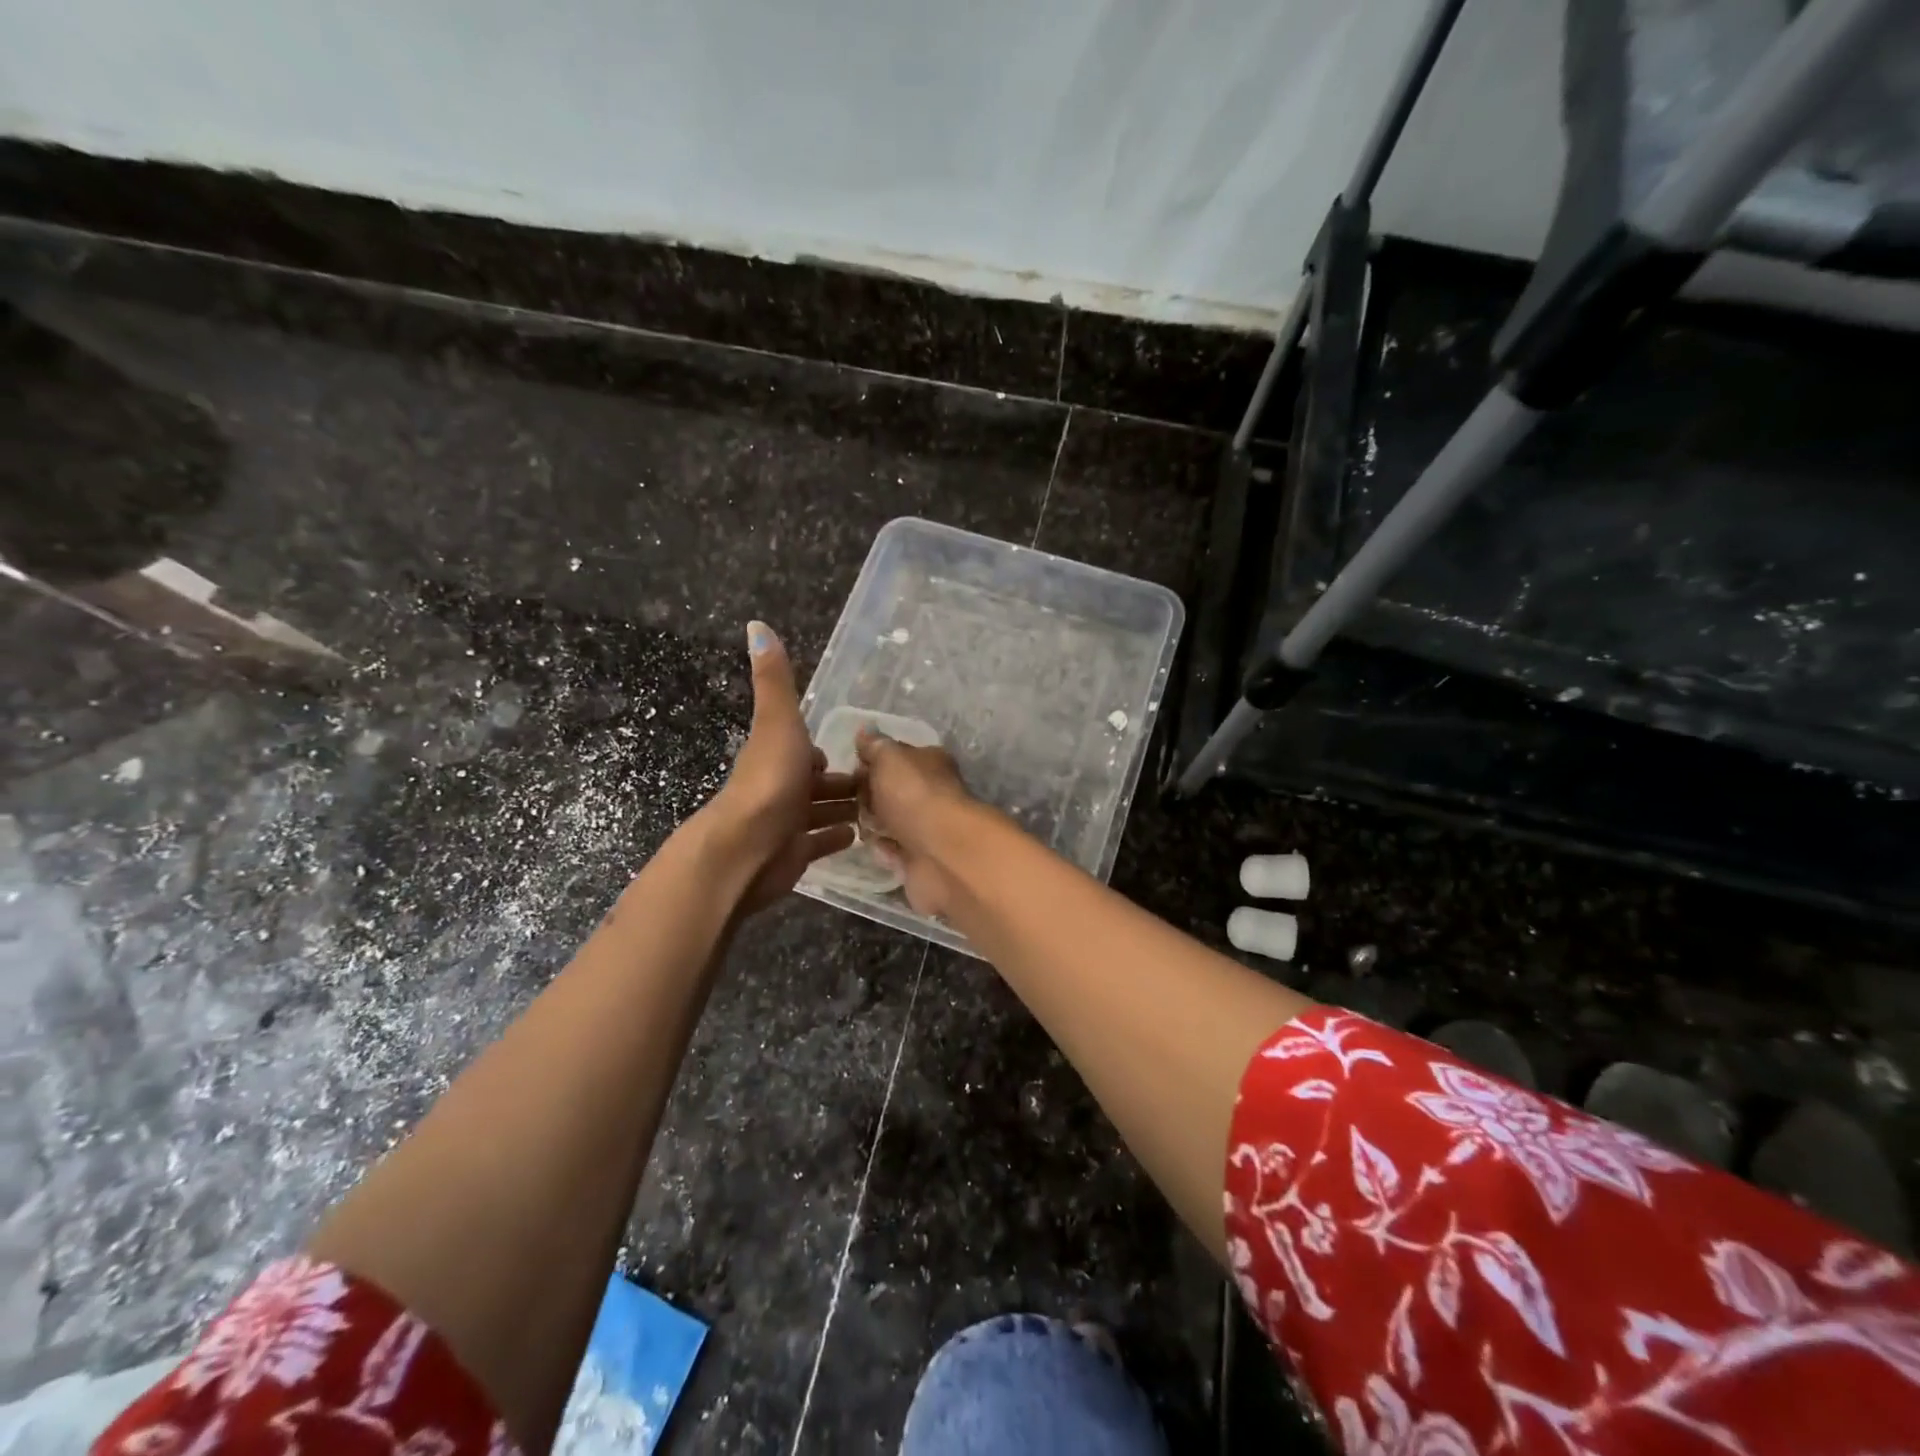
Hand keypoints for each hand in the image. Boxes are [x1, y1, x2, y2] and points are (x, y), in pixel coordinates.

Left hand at [700, 622, 857, 914]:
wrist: (747, 846)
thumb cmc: (770, 780)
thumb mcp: (778, 721)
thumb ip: (775, 680)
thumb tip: (756, 624)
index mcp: (777, 755)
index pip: (805, 751)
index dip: (824, 751)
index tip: (854, 752)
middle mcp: (780, 787)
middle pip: (815, 782)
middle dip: (841, 781)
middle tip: (878, 783)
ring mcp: (786, 823)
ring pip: (819, 812)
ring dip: (842, 807)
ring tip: (877, 808)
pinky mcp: (794, 854)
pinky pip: (820, 843)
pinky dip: (836, 837)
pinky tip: (857, 836)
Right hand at [854, 727, 974, 919]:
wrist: (940, 851)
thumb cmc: (913, 794)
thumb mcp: (889, 757)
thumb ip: (875, 746)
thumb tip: (865, 732)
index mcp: (930, 763)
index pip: (898, 758)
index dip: (872, 763)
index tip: (851, 772)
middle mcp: (932, 793)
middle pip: (892, 791)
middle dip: (869, 796)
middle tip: (849, 800)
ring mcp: (928, 827)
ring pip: (892, 822)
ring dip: (874, 824)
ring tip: (859, 825)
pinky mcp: (921, 859)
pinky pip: (894, 851)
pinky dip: (884, 850)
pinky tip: (876, 847)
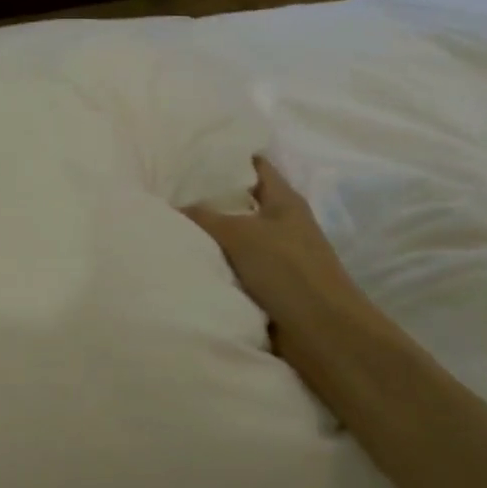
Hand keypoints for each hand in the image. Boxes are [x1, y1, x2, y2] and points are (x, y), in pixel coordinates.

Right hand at [183, 155, 377, 379]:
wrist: (321, 334)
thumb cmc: (287, 271)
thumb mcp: (240, 234)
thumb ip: (204, 217)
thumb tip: (172, 206)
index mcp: (284, 200)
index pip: (254, 166)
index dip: (226, 156)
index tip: (189, 153)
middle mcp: (280, 224)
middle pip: (239, 203)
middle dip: (206, 198)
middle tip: (165, 189)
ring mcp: (275, 257)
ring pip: (232, 238)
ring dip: (206, 236)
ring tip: (165, 223)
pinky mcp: (266, 287)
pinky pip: (231, 268)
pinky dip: (212, 265)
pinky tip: (182, 260)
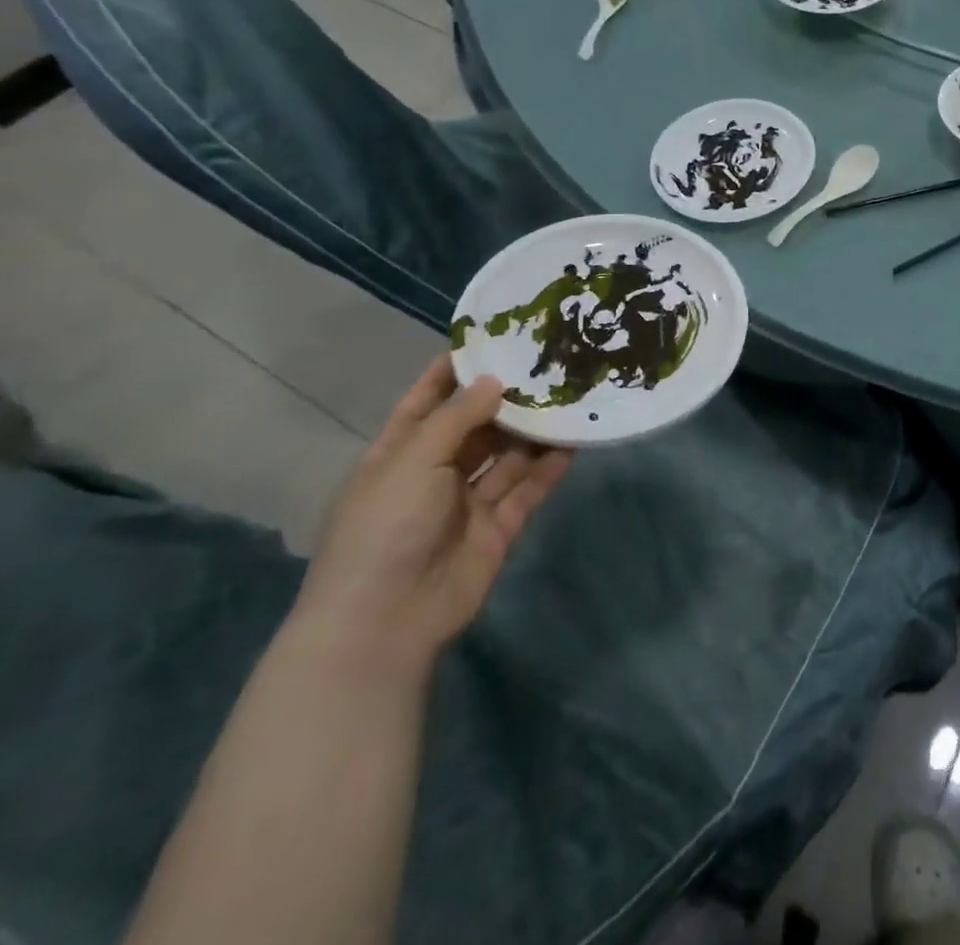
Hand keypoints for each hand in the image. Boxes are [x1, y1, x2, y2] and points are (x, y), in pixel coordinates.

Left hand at [294, 356, 571, 666]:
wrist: (385, 620)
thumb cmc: (384, 528)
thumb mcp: (412, 461)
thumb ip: (457, 418)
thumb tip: (495, 380)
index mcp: (400, 454)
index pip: (427, 402)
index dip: (453, 373)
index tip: (491, 340)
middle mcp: (435, 473)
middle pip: (476, 426)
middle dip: (507, 399)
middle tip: (548, 365)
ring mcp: (468, 502)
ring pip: (508, 455)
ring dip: (534, 431)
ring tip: (570, 396)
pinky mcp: (499, 526)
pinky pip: (528, 488)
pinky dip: (549, 467)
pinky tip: (575, 440)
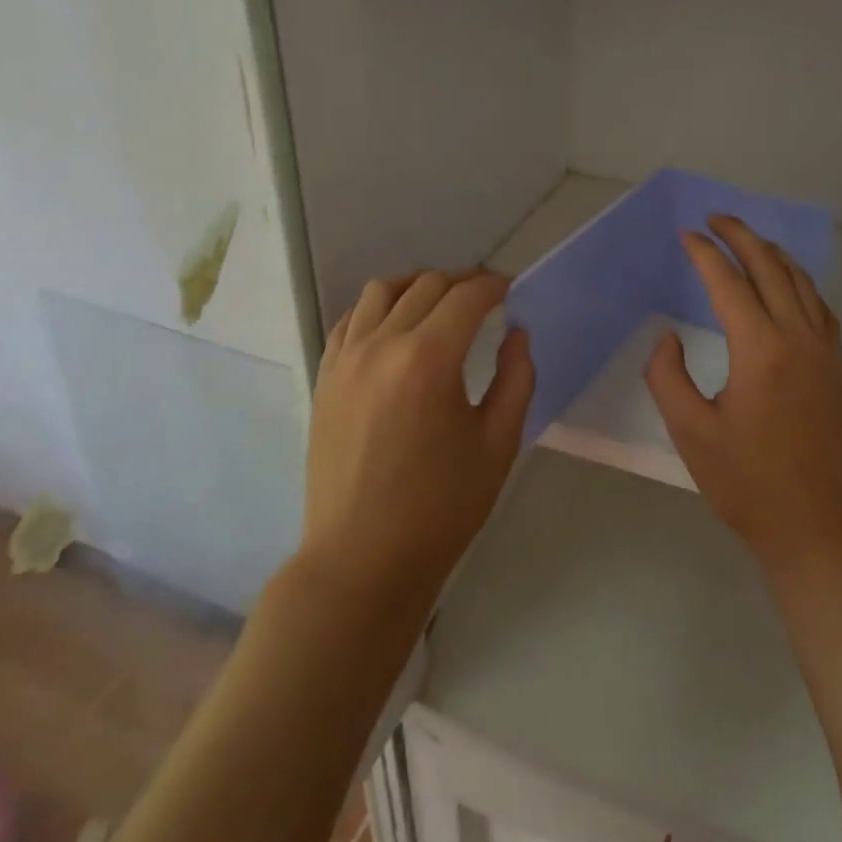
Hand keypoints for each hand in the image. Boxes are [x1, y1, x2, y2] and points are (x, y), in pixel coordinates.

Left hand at [301, 270, 533, 607]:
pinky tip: (396, 325)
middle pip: (427, 285)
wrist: (362, 559)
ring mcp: (346, 359)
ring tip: (441, 302)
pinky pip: (351, 319)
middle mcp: (382, 345)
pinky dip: (378, 307)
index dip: (495, 286)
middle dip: (464, 282)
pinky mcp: (325, 378)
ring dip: (418, 285)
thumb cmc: (441, 507)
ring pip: (382, 290)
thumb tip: (516, 334)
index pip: (467, 297)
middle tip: (488, 297)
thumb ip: (516, 378)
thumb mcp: (498, 443)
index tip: (512, 291)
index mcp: (429, 359)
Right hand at [643, 216, 841, 580]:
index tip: (685, 235)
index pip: (728, 283)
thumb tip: (669, 337)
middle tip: (714, 218)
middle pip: (770, 267)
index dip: (704, 254)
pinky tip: (786, 283)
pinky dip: (798, 280)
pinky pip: (818, 304)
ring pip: (800, 280)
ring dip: (771, 252)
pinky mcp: (834, 366)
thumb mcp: (691, 433)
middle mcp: (797, 336)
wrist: (816, 524)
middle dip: (741, 236)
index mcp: (760, 349)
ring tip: (746, 239)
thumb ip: (668, 376)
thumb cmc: (748, 483)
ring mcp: (822, 350)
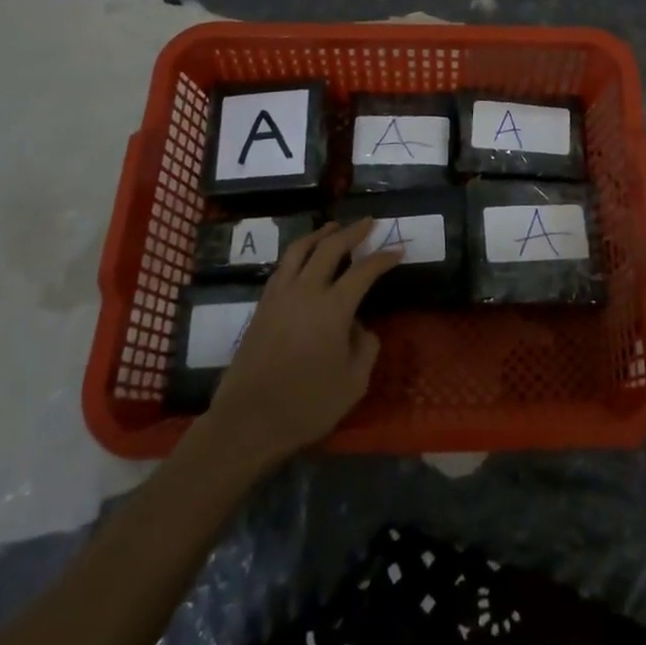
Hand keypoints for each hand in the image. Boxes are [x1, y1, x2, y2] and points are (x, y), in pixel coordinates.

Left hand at [201, 220, 401, 466]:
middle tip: (368, 222)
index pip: (364, 271)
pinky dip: (298, 253)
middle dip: (352, 231)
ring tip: (333, 227)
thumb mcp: (353, 384)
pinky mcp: (262, 306)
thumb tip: (360, 327)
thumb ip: (365, 349)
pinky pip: (283, 267)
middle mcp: (306, 291)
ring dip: (320, 234)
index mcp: (333, 308)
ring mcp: (279, 296)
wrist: (248, 422)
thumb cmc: (306, 405)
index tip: (398, 250)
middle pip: (330, 248)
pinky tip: (303, 257)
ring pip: (300, 250)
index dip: (383, 258)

┄┄┄┄┄┄┄┄┄┄┄┄┄┄┄┄┄┄┄┄

▸ TASK OBJECTIVE
Output every entry above exactly, minus the pictures.

▸ ANSWER SECTION
Hand keypoints for each hand in the image. Boxes are [x1, y1, x2, y2] and points are (x, y), in pixel coordinates.

Left hand at [700, 622, 857, 914]:
wrist: (747, 846)
thumb cmc: (770, 780)
thumb mcp: (778, 721)
thumb ip: (775, 680)
thumb tip: (756, 624)
index mcp: (777, 755)
index pip: (805, 751)
index dip: (824, 751)
index tip: (854, 752)
middle mcp: (780, 787)
middle pip: (815, 782)
middle dip: (841, 781)
middle tip: (878, 783)
ring mcp: (786, 823)
ring pip: (819, 812)
ring dip: (842, 807)
ring tip: (877, 808)
pinky mcp: (794, 854)
pinky pip: (820, 843)
pinky dip: (836, 837)
pinky tip: (857, 836)
Right hand at [854, 727, 974, 919]:
wrist: (940, 851)
thumb cmc: (913, 794)
thumb mcp: (889, 757)
thumb ip: (875, 746)
thumb tip: (865, 732)
index mcp: (930, 763)
index pip: (898, 758)
index dip: (872, 763)
index tip: (851, 772)
middle mcp: (932, 793)
middle pip: (892, 791)
middle dip: (869, 796)
middle tip: (849, 800)
ring mcp: (928, 827)
ring pip: (892, 822)
ring dip: (874, 824)
ring tip: (859, 825)
pinky mcp: (921, 859)
pinky pip: (894, 851)
pinky dip: (884, 850)
pinky tip: (876, 847)
Hand keypoints for each hand in the image. Boxes are [x1, y1, x2, y2] and points are (x, y), in pixel coordinates.

Right hand at [183, 155, 377, 379]:
wrist: (321, 334)
thumb cmc: (287, 271)
thumb mcp: (240, 234)
thumb ip: (204, 217)
thumb tip: (172, 206)
index mcp: (284, 200)
index pip: (254, 166)
index dip: (226, 156)
index tip: (189, 153)
middle mcp: (280, 224)
middle pip: (239, 203)
middle dip: (206, 198)
middle tip: (165, 189)
ring mcp: (275, 257)
ring pip: (232, 238)
ring dip: (206, 236)
ring tip: (165, 223)
pinky mcp: (266, 287)
pinky pip: (231, 268)
pinky dip: (212, 265)
pinky tip: (182, 260)
Hand keypoints for each hand in the image. Boxes are [x1, y1, x2, y2] and points are (x, y), in pixel coordinates.

Left hand at [294, 356, 571, 666]:
wrist: (385, 620)
thumb cmc: (384, 528)
thumb mcp: (412, 461)
thumb ip: (457, 418)
thumb tip: (495, 380)
index mcp: (400, 454)
index pip: (427, 402)
index dip: (453, 373)
index tip: (491, 340)
middle mcp: (435, 473)
middle pip: (476, 426)
middle dip: (507, 399)
middle tip: (548, 365)
ring mcp: (468, 502)
ring pip: (508, 455)
ring dip: (534, 431)
ring tip: (570, 396)
pinky mcp: (499, 526)
pinky pip: (528, 488)
pinky dip: (549, 467)
pinky tip: (575, 440)
Hand keypoints for each hand in the image. Boxes are [x1, y1, x2, y2] and points are (x, y), in pixel coordinates.

Left hand at [301, 270, 533, 607]:
pinky tip: (396, 325)
middle pip: (427, 285)
wrist: (362, 559)
ring mcp: (346, 359)
ring tip: (441, 302)
pinky pip: (351, 319)
middle mcp: (382, 345)
pinky dip: (378, 307)
index dip: (495, 286)
middle dip: (464, 282)
pinky mcp: (325, 378)
ring dip: (418, 285)
thumb cmc: (441, 507)
ring pip: (382, 290)
thumb tip: (516, 334)
index pip: (467, 297)
middle tip: (488, 297)
thumb ip: (516, 378)
thumb mcp: (498, 443)
index tip: (512, 291)
index mcp: (429, 359)
Right hand at [643, 216, 841, 580]:
index tip: (685, 235)
index pip: (728, 283)
thumb tip: (669, 337)
middle tip: (714, 218)
middle pip: (770, 267)
index dip: (704, 254)
pinky tip: (786, 283)
pinky dip: (798, 280)
pinky pip: (818, 304)
ring pip: (800, 280)
ring dip: (771, 252)
pinky mcp: (834, 366)
thumb mcp: (691, 433)
middle mcp: (797, 336)
wrist: (816, 524)
middle dip: (741, 236)
index mcp: (760, 349)
ring tip: (746, 239)
thumb ip: (668, 376)
thumb cmc: (748, 483)
ring mcp: (822, 350)
Hand keypoints for each hand in the image. Boxes are [x1, y1, x2, y2] and points are (x, y), in pixel coordinates.

Left hand at [201, 220, 401, 466]:
middle tip: (368, 222)
index pip: (364, 271)
pinky dip: (298, 253)
middle dip: (352, 231)
ring tip: (333, 227)
thumb mcp: (353, 384)
pinky mcp: (262, 306)
thumb tip: (360, 327)
thumb ip: (365, 349)
pinky pip: (283, 267)
middle mcp: (306, 291)
ring dip: (320, 234)
index mcp: (333, 308)
ring mcp: (279, 296)
wrist: (248, 422)
thumb cmc: (306, 405)
index tip: (398, 250)
middle pip: (330, 248)
pinky tip: (303, 257)
ring pip: (300, 250)
index dip: (383, 258)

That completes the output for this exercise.